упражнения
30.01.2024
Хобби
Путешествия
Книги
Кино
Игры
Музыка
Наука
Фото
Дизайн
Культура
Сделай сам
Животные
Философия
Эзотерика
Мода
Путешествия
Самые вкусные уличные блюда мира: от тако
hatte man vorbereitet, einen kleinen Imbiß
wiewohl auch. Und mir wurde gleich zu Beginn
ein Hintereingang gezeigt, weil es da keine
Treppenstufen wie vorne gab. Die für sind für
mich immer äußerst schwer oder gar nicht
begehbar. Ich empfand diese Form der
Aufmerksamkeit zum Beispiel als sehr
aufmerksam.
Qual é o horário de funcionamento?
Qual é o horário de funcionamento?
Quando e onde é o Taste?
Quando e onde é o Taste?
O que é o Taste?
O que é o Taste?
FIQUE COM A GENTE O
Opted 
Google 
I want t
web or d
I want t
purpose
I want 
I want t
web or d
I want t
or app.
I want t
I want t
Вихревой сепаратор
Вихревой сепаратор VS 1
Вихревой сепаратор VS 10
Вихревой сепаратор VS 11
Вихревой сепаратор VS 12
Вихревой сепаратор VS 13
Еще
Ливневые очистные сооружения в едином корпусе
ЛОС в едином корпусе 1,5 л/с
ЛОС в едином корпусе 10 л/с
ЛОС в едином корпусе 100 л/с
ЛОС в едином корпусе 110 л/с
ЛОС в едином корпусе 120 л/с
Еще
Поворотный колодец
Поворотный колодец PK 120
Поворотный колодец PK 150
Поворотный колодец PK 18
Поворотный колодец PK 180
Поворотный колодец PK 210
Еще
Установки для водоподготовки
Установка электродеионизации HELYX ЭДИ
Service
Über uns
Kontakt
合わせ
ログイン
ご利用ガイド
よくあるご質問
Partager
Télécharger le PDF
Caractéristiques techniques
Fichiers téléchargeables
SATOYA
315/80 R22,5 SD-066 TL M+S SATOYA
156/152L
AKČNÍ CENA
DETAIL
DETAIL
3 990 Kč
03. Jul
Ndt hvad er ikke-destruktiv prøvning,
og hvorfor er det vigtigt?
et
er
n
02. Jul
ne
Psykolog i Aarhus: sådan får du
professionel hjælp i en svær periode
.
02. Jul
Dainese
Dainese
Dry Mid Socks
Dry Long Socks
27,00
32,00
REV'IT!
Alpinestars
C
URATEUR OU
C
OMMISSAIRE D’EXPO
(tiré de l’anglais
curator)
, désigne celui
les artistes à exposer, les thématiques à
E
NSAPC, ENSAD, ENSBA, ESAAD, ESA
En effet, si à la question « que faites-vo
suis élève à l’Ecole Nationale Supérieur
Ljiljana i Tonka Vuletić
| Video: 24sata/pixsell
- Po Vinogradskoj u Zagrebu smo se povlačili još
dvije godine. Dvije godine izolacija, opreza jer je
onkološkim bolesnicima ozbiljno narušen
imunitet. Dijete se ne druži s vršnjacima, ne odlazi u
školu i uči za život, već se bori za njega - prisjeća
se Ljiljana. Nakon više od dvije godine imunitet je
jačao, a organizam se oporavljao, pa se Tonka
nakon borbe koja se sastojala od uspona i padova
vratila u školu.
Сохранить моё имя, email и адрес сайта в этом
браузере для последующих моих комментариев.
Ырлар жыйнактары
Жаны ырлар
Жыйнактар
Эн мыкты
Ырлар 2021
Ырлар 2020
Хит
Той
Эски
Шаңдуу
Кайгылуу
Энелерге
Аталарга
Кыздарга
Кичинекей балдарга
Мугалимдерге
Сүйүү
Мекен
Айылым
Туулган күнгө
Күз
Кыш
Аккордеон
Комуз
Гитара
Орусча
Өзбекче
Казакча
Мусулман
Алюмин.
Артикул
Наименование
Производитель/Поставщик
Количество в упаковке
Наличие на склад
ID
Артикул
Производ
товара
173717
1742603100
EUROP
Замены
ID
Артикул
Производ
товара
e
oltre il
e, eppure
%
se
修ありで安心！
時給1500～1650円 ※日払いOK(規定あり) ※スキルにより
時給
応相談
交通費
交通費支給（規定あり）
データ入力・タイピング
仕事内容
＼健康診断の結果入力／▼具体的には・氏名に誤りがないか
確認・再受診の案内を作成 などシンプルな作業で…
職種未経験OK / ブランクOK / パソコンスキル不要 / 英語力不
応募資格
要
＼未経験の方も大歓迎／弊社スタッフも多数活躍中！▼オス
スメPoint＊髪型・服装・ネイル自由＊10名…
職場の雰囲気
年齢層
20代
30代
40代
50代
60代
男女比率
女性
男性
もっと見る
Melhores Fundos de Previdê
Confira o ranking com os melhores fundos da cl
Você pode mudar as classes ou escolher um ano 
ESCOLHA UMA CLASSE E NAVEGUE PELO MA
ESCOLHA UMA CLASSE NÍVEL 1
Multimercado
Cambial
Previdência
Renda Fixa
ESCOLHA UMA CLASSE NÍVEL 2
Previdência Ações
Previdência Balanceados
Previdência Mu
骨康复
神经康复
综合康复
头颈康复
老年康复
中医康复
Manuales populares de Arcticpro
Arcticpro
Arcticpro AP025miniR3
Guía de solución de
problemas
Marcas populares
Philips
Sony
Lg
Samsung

_ _ _ _ _

■ Instructions to follow:
Recast the lines of the records as a Markdown table with the columns "Row" and "Line", starting at the first line and ending at the line that contains "suis élève à l’Ecole Nationale Supérieur". Number each row and leave out blank lines.

■ Written answer:
| Row | Line |
|---|---|
| 1 | упражнения |
| 2 | 30.01.2024 |
| 3 | Хобби |
| 4 | Путешествия |
| 5 | Книги |
| 6 | Кино |
| 7 | Игры |
| 8 | Музыка |
| 9 | Наука |
| 10 | Фото |
| 11 | Дизайн |
| 12 | Культура |
| 13 | Сделай сам |
| 14 | Животные |
| 15 | Философия |
| 16 | Эзотерика |
| 17 | Мода |
| 18 | Путешествия |
| 19 | Самые вкусные уличные блюда мира: от тако |
| 20 | hatte man vorbereitet, einen kleinen Imbiß |
| 21 | wiewohl auch. Und mir wurde gleich zu Beginn |
| 22 | ein Hintereingang gezeigt, weil es da keine |
| 23 | Treppenstufen wie vorne gab. Die für sind für |
| 24 | mich immer äußerst schwer oder gar nicht |
| 25 | begehbar. Ich empfand diese Form der |
| 26 | Aufmerksamkeit zum Beispiel als sehr |
| 27 | aufmerksam. |
| 28 | Qual é o horário de funcionamento? |
| 29 | Qual é o horário de funcionamento? |
| 30 | Quando e onde é o Taste? |
| 31 | Quando e onde é o Taste? |
| 32 | O que é o Taste? |
| 33 | O que é o Taste? |
| 34 | FIQUE COM A GENTE O |
| 35 | Opted  |
| 36 | Google  |
| 37 | I want t |
| 38 | web or d |
| 39 | I want t |
| 40 | purpose |
| 41 | I want  |
| 42 | I want t |
| 43 | web or d |
| 44 | I want t |
| 45 | or app. |
| 46 | I want t |
| 47 | I want t |
| 48 | Вихревой сепаратор |
| 49 | Вихревой сепаратор VS 1 |
| 50 | Вихревой сепаратор VS 10 |
| 51 | Вихревой сепаратор VS 11 |
| 52 | Вихревой сепаратор VS 12 |
| 53 | Вихревой сепаратор VS 13 |
| 54 | Еще |
| 55 | Ливневые очистные сооружения в едином корпусе |
| 56 | ЛОС в едином корпусе 1,5 л/с |
| 57 | ЛОС в едином корпусе 10 л/с |
| 58 | ЛОС в едином корпусе 100 л/с |
| 59 | ЛОС в едином корпусе 110 л/с |
| 60 | ЛОС в едином корпусе 120 л/с |
| 61 | Еще |
| 62 | Поворотный колодец |
| 63 | Поворотный колодец PK 120 |
| 64 | Поворотный колодец PK 150 |
| 65 | Поворотный колодец PK 18 |
| 66 | Поворотный колодец PK 180 |
| 67 | Поворотный колодец PK 210 |
| 68 | Еще |
| 69 | Установки для водоподготовки |
| 70 | Установка электродеионизации HELYX ЭДИ |
| 71 | Service |
| 72 | Über uns |
| 73 | Kontakt |
| 74 | 合わせ |
| 75 | ログイン |
| 76 | ご利用ガイド |
| 77 | よくあるご質問 |
| 78 | Partager |
| 79 | Télécharger le PDF |
| 80 | Caractéristiques techniques |
| 81 | Fichiers téléchargeables |
| 82 | SATOYA |
| 83 | 315/80 R22,5 SD-066 TL M+S SATOYA |
| 84 | 156/152L |
| 85 | AKČNÍ CENA |
| 86 | DETAIL |
| 87 | DETAIL |
| 88 | 3 990 Kč |
| 89 | 03. Jul |
| 90 | Ndt hvad er ikke-destruktiv prøvning, |
| 91 | og hvorfor er det vigtigt? |
| 92 | et |
| 93 | er |
| 94 | n |
| 95 | 02. Jul |
| 96 | ne |
| 97 | Psykolog i Aarhus: sådan får du |
| 98 | professionel hjælp i en svær periode |
| 99 | . |
| 100 | 02. Jul |
| 101 | Dainese |
| 102 | Dainese |
| 103 | Dry Mid Socks |
| 104 | Dry Long Socks |
| 105 | 27,00 |
| 106 | 32,00 |
| 107 | REV'IT! |
| 108 | Alpinestars |
| 109 | C |
| 110 | URATEUR OU |
| 111 | C |
| 112 | OMMISSAIRE D’EXPO |
| 113 | (tiré de l’anglais |
| 114 | curator) |
| 115 | , désigne celui |
| 116 | les artistes à exposer, les thématiques à |
| 117 | E |
| 118 | NSAPC, ENSAD, ENSBA, ESAAD, ESA |
| 119 | En effet, si à la question « que faites-vo |
| 120 | suis élève à l’Ecole Nationale Supérieur |